> **WORK INSTRUCTION**
Word for word, copy each record that comes after this.

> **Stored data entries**
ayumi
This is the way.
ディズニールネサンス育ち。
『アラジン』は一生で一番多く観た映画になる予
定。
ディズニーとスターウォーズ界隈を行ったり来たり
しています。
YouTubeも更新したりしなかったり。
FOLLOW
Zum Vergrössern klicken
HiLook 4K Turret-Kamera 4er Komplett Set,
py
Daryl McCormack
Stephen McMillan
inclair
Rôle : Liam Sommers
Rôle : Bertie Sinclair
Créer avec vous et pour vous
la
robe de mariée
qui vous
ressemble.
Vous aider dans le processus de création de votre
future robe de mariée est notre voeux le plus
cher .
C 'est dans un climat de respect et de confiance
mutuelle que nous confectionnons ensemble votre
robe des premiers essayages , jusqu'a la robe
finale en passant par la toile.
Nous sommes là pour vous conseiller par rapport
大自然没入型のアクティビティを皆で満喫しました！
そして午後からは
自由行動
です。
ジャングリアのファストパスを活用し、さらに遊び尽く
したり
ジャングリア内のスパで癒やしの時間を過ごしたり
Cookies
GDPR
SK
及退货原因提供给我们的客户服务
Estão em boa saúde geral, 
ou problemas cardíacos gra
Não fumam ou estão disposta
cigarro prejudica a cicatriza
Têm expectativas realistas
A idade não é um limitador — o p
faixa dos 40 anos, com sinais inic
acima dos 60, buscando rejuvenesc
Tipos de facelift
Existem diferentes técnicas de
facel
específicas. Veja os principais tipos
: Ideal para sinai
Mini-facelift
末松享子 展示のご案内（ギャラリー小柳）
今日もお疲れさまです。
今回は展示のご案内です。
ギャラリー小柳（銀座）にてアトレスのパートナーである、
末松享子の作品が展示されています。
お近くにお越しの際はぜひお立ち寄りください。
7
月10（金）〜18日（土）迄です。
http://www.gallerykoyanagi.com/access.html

> **SOLUTION TO THE EXERCISE**
ayumi
This is the way.
ディズニールネサンス育ち。
『アラジン』は一生で一番多く観た映画になる予
定。
ディズニーとスターウォーズ界隈を行ったり来たり
しています。
YouTubeも更新したりしなかったり。
FOLLOW
Zum Vergrössern klicken
HiLook 4K Turret-Kamera 4er Komplett Set,
py
Daryl McCormack
Stephen McMillan
inclair
Rôle : Liam Sommers
Rôle : Bertie Sinclair
Créer avec vous et pour vous
la
robe de mariée
qui vous
ressemble.
Vous aider dans le processus de création de votre
future robe de mariée est notre voeux le plus
cher .
C 'est dans un climat de respect et de confiance
mutuelle que nous confectionnons ensemble votre
robe des premiers essayages , jusqu'a la robe
finale en passant par la toile.
Nous sommes là pour vous conseiller par rapport
大自然没入型のアクティビティを皆で満喫しました！
そして午後からは
自由行動
です。
ジャングリアのファストパスを活用し、さらに遊び尽く
したり
ジャングリア内のスパで癒やしの時間を過ごしたり
Cookies
GDPR
SK
及退货原因提供给我们的客户服务
Estão em boa saúde geral, 
ou problemas cardíacos gra
Não fumam ou estão disposta
cigarro prejudica a cicatriza
Têm expectativas realistas
A idade não é um limitador — o p
faixa dos 40 anos, com sinais inic
acima dos 60, buscando rejuvenesc
Tipos de facelift
Existem diferentes técnicas de
facel
específicas. Veja os principais tipos
: Ideal para sinai
Mini-facelift
末松享子 展示のご案内（ギャラリー小柳）
今日もお疲れさまです。
今回は展示のご案内です。
ギャラリー小柳（銀座）にてアトレスのパートナーである、
末松享子の作品が展示されています。
お近くにお越しの際はぜひお立ち寄りください。
7
月10（金）〜18日（土）迄です。
http://www.gallerykoyanagi.com/access.html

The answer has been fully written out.